I have an opportunity to buy a pallet of Star MREs. Has anyone tried the Star MRE's and if so what did you think of the product? I will probably buy a few to try before I make my decision. 

Any feedback as to your experience with this brand is greatly appreciated.


----------



## Canadian (Dec 14, 2008)

I'm not a fan of MRE's of any kind. I prefer canned goods with a shorter shelf life and more taste. Plus my plans revolve around staying put. I don't have to worry about portability. A pallet sounds like a lot. How many meals per pallet? Do you get a variety of flavors?


----------



## TechAdmin (Oct 1, 2008)

What are Star MRE's?


----------



## SJZ (Nov 17, 2008)

Expeditioner said:


> I have an opportunity to buy a pallet of Star MREs. Has anyone tried the Star MRE's and if so what did you think of the product? I will probably buy a few to try before I make my decision.
> 
> Any feedback as to your experience with this brand is greatly appreciated.

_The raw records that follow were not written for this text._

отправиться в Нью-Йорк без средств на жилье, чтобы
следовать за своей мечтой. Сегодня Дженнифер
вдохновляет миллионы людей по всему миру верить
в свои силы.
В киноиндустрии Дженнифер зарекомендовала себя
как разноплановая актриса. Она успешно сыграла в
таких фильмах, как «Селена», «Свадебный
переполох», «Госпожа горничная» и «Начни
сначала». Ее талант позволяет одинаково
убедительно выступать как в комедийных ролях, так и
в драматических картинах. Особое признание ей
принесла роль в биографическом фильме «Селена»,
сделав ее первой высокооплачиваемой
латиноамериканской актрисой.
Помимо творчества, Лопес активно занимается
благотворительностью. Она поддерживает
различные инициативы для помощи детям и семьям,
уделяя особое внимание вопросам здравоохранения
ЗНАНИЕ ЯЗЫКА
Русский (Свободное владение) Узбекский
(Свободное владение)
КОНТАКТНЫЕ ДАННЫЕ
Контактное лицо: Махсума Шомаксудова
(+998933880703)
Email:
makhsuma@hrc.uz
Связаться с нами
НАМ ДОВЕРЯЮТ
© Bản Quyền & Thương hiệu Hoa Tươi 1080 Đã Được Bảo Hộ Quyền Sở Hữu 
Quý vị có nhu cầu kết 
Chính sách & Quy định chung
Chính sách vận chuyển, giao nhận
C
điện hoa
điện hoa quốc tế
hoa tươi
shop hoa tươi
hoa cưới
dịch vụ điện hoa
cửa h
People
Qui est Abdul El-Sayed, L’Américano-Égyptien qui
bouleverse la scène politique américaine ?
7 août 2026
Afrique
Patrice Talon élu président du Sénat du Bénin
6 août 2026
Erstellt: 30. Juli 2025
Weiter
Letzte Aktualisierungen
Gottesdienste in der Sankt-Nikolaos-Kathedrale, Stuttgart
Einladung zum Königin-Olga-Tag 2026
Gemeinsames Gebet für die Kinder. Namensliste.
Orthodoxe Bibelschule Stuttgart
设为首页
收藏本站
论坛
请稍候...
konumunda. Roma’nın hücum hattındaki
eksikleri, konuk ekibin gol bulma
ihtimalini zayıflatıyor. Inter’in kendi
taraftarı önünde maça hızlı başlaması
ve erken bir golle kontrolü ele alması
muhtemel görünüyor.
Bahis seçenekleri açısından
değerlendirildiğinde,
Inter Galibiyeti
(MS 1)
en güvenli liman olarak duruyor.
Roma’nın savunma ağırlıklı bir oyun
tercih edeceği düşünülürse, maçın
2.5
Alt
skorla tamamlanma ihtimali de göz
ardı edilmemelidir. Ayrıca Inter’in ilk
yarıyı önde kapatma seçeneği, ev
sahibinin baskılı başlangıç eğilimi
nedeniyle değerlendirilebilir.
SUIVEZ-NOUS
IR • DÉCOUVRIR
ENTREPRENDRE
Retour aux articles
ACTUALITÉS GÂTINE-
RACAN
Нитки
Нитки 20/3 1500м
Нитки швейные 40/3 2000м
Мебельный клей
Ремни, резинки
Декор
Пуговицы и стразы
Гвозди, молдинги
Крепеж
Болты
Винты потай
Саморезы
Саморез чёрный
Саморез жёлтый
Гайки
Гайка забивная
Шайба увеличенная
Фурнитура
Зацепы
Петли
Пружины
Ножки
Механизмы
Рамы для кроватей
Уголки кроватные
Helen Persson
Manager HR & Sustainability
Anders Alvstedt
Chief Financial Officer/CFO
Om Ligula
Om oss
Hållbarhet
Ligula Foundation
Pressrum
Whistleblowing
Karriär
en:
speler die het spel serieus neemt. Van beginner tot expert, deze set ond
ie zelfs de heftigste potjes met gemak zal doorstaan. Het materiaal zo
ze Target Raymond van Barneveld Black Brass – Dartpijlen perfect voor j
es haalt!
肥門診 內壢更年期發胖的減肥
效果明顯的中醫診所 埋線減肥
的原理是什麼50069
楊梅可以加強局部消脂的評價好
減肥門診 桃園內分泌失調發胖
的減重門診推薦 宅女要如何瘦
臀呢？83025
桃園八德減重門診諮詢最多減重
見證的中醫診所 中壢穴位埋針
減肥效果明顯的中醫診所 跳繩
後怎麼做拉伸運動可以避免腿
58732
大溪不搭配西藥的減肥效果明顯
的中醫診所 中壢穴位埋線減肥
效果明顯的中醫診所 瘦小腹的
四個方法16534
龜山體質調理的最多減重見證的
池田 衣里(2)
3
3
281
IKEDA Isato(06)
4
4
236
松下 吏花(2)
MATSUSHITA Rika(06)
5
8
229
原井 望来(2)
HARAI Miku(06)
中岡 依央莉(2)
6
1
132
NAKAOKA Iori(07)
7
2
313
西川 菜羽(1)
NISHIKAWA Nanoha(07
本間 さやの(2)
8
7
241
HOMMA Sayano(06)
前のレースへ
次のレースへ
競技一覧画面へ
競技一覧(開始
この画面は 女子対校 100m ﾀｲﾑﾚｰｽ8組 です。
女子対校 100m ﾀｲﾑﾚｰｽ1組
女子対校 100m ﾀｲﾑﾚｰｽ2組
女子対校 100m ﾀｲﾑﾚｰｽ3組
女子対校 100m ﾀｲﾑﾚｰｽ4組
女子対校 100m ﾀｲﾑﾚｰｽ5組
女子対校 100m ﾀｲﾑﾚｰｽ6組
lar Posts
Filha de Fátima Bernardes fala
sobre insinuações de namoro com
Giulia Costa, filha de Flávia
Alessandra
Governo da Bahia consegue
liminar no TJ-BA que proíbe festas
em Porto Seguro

I've never tried them (I assume you mean the MREStar brand), but here is a site that may help:
MREInfo - MREStar MREs


----------



## Expeditioner (Jan 6, 2009)

Yes Star is the brand. MREs are just part of my food supply. It is something I intend to use last. I also have a stockpile of Mountain House freeze dried foods. MREs in general aren't that bad (IMO). It is like anything else in this world you either like it, are indifferent, or do not like it>

I have read all the info but nothing like first hand experience and the experiences of others.I have ordered a few individual meals to check out. It is used by FEMA, and is an alternate supplier for the US Military.

Thanks for all who responded.


----------



## Adelle (Mar 16, 2009)

Did you ever have a taste of them, Expeditioner?


----------



## Canadian (Dec 14, 2008)

Yeah, what do they taste like?


----------